Evelyn turned to see that the fusion core had been transferred to the
And then she was running for the shuttle amid churned clouds of dust that shone in the sunlight, and the rear–doors closed as she strapped herself in and the shuttle lifted off and pitched up toward the sky.
‘You ready for this?’ Andaim asked.
Evelyn nodded. ‘I’ve been waiting a long time for it.’
Andaim cast a glance out of a viewing port and saw the desert sink away, scorched by a blackened stain of destruction cast by the ruptured fusion core.
‘Let’s get our ship back.’
***
‘On screen.’
The bridge was hushed as the main display switched from a view of the nearby planet to a star field.

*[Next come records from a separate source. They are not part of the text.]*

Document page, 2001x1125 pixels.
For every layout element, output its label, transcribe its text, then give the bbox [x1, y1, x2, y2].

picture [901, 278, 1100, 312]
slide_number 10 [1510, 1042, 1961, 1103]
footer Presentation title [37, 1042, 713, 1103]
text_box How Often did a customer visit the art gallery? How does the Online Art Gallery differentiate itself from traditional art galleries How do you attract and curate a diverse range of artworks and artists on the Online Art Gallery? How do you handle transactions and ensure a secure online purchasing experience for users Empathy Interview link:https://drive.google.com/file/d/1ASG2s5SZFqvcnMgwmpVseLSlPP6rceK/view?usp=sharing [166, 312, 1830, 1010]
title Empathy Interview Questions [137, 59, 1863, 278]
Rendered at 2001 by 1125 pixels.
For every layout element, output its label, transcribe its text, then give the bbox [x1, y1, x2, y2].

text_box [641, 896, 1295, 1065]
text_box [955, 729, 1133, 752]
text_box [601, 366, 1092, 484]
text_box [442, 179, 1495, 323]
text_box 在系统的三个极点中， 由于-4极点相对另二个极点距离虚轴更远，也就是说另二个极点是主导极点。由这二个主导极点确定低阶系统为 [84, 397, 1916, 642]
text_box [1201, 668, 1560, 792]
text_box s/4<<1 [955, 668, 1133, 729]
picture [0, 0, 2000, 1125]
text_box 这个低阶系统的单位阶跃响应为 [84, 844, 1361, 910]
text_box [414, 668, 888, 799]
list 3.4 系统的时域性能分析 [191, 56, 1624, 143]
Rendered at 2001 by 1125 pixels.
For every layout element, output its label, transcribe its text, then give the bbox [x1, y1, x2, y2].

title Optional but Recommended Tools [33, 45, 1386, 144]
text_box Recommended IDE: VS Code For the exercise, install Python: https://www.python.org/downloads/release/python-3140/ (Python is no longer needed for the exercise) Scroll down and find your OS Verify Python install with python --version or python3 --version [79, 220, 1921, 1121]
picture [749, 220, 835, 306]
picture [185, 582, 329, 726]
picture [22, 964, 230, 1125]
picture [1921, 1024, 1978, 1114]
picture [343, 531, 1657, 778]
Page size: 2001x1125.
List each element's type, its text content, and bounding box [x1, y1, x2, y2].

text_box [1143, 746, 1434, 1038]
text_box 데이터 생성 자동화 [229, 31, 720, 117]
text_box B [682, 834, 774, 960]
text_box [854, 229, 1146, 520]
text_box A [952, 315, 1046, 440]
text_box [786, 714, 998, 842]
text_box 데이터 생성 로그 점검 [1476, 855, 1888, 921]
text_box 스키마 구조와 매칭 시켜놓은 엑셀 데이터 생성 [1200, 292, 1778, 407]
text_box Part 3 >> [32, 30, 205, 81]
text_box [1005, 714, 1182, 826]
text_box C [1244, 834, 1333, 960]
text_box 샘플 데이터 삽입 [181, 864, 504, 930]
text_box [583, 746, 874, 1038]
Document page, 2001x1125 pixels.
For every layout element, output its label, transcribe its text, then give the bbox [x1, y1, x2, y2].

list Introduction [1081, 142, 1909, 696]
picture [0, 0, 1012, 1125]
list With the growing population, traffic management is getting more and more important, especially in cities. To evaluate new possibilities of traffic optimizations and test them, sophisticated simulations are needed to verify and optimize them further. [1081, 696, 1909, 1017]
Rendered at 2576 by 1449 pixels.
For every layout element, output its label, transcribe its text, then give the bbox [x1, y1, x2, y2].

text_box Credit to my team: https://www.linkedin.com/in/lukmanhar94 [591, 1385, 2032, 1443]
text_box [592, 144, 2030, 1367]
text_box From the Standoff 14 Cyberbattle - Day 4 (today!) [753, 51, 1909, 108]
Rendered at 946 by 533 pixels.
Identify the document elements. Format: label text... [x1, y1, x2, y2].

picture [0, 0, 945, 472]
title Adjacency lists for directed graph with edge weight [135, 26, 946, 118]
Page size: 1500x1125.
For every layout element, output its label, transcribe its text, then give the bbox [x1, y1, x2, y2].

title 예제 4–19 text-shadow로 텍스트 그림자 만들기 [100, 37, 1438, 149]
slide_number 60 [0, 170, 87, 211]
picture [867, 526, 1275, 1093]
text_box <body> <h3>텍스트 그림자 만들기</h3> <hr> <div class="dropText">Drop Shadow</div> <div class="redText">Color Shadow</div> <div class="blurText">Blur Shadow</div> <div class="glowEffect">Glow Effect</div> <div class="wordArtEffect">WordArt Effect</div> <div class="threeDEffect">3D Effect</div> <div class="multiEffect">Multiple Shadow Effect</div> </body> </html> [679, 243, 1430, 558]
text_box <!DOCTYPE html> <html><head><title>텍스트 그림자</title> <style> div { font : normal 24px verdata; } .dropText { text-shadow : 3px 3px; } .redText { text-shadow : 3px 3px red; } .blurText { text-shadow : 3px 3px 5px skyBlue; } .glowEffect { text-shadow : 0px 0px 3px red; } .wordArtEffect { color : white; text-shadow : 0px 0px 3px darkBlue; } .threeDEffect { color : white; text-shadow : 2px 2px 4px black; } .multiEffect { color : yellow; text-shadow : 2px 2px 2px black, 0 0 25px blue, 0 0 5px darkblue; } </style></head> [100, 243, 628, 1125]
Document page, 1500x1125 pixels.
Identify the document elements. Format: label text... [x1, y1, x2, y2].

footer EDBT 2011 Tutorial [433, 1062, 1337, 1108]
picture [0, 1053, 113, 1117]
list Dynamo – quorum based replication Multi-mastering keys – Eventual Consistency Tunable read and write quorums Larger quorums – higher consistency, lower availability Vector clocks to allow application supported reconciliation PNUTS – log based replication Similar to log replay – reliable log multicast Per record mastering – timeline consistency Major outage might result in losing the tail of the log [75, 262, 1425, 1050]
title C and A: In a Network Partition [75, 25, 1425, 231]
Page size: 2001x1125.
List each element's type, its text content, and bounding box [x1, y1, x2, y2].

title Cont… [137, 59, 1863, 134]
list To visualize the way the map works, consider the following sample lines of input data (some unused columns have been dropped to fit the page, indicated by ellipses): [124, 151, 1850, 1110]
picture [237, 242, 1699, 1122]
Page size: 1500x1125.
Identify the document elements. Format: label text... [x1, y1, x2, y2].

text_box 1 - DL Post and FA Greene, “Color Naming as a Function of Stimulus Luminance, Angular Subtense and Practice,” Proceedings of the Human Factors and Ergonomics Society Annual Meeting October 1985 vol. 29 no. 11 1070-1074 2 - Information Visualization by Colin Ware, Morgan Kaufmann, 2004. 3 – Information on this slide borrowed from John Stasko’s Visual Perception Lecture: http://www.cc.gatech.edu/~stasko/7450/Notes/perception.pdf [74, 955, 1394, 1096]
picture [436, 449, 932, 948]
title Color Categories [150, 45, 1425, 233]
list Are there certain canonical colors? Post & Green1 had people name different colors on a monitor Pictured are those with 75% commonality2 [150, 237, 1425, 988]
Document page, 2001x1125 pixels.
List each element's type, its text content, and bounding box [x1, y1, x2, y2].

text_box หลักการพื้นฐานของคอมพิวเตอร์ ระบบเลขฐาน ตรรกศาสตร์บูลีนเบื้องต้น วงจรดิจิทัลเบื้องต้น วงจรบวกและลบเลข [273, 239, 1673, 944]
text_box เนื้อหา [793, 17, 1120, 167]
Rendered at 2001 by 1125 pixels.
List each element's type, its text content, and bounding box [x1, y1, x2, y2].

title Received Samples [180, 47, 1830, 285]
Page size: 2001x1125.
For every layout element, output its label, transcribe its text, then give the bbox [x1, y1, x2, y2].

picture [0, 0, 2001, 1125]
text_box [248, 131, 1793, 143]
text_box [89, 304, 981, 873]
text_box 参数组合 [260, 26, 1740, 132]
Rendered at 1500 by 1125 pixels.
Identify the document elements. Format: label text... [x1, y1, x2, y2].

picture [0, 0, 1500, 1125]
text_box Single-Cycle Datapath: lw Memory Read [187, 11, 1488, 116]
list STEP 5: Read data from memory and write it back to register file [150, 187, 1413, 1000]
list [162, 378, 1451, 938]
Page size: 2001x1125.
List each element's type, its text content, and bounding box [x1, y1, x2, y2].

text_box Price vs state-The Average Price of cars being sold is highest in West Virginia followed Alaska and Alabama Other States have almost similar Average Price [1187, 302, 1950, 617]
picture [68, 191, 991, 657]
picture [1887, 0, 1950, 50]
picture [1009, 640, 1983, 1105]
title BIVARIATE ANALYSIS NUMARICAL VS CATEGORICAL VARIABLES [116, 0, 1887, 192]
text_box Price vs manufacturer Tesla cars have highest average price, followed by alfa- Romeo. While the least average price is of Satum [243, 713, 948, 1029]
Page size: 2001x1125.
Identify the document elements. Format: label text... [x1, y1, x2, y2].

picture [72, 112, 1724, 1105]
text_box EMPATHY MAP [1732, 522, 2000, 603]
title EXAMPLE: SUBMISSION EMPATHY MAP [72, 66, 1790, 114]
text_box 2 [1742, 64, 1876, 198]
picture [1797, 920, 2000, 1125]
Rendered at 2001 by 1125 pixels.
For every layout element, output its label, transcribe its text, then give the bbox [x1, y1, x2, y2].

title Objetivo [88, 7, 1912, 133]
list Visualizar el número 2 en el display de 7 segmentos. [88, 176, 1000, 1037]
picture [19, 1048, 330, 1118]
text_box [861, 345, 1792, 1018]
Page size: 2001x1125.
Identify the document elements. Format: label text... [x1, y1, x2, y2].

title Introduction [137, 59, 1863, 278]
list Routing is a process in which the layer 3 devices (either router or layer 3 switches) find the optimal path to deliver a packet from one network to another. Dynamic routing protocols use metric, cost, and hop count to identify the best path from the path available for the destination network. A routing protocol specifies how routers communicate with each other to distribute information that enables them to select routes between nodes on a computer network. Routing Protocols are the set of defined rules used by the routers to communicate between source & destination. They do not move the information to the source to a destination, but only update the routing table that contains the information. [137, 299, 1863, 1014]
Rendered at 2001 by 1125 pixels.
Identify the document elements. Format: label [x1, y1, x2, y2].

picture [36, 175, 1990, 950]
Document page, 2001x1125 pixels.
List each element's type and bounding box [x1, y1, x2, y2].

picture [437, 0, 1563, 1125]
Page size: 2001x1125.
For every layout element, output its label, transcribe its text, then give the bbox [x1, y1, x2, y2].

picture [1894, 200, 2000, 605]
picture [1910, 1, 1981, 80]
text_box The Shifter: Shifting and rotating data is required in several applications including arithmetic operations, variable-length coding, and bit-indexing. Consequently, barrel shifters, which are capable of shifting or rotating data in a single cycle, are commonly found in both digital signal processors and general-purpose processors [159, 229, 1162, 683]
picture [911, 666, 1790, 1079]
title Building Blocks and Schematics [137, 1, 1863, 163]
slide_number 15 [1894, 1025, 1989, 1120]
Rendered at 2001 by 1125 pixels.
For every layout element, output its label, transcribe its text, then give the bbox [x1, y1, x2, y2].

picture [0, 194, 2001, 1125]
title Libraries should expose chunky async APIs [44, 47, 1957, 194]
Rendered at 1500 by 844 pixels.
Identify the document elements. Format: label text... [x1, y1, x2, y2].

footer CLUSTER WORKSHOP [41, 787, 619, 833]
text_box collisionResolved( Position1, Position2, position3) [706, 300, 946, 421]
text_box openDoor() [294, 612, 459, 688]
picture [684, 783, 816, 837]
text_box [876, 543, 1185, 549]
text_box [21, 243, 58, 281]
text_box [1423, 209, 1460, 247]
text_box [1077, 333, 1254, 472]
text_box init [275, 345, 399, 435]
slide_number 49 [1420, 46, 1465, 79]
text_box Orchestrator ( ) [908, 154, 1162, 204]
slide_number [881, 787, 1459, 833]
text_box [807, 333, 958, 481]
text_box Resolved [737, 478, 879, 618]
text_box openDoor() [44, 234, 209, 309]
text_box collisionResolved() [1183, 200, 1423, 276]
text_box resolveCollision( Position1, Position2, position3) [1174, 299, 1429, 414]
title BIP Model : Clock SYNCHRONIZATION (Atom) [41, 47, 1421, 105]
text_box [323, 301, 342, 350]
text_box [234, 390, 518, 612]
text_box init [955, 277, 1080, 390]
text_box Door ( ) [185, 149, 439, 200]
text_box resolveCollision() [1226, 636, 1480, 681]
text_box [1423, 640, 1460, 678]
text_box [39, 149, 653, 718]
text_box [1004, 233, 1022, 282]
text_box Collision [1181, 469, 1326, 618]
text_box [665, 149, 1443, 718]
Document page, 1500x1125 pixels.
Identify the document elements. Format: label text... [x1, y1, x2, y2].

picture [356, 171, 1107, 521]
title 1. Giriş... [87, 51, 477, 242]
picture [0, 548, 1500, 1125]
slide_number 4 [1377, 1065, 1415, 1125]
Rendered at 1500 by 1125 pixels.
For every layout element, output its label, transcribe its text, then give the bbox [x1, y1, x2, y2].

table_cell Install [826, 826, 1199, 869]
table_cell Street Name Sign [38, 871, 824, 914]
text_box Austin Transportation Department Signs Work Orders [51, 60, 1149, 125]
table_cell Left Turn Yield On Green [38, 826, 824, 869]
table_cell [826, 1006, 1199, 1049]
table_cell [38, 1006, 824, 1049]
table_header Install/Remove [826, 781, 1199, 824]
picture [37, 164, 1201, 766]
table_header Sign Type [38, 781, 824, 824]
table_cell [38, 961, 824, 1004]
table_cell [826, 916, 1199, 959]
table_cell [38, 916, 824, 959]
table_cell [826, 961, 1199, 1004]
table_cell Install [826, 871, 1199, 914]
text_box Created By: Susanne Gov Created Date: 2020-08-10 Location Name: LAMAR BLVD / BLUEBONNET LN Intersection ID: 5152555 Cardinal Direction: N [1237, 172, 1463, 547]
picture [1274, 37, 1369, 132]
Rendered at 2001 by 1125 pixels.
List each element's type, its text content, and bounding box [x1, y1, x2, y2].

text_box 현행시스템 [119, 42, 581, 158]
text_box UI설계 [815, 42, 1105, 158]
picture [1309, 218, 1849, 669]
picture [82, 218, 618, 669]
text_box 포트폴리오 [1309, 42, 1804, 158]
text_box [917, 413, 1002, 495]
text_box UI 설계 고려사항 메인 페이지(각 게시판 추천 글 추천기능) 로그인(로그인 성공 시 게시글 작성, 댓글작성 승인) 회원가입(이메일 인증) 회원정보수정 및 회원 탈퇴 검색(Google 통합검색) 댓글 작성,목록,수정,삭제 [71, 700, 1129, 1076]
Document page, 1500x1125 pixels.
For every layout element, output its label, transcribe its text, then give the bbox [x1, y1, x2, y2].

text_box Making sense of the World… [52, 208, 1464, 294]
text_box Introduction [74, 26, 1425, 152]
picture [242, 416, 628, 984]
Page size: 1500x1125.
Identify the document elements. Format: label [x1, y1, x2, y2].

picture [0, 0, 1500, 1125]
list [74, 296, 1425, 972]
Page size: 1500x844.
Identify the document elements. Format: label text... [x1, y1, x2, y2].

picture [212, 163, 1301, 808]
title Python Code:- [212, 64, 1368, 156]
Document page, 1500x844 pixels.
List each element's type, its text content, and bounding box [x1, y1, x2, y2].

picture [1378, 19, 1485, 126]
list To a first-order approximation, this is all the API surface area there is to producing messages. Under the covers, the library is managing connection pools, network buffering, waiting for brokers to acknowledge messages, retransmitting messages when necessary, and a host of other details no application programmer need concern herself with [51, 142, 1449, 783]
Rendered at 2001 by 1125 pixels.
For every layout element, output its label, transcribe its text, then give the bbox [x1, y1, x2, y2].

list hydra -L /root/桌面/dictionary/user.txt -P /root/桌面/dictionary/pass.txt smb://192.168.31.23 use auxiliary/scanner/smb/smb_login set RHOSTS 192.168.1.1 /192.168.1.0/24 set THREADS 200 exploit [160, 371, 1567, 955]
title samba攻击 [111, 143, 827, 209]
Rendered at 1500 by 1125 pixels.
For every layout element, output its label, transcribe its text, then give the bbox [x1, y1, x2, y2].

Hevel sat in the captain’s chair, watching the screen as around him the bridge crew stared at the huge vessel cruising toward them. It seemed dwarfed by the vastness of space and the infinite number of stars glowing behind it, but a glance at the scaling register on one side of the screen belied the illusion.
Although superficially similar in appearance the vessel was almost twice the size of Atlantia, an Avenger–Class battleship that had once been the pride of the colonial fleet. It’s long, slender hull was flanked by two wings that allowed for the carriage of directed energy weapons far superior to Atlantia’s plasma guns, its hull huge enough to bear twin anti–matter engines to provide internal power as well as the energy for its weapons. The Avenger class were power–projection vessels, used to defend the borders of the colonies in time of military tension with other, less cooperative races.
‘Range?’ Hevel asked.
Aranna glanced down at her instruments, her voice monotone in reply. ‘Two planetary diameters, sir. She’ll be with us within an hour or two.’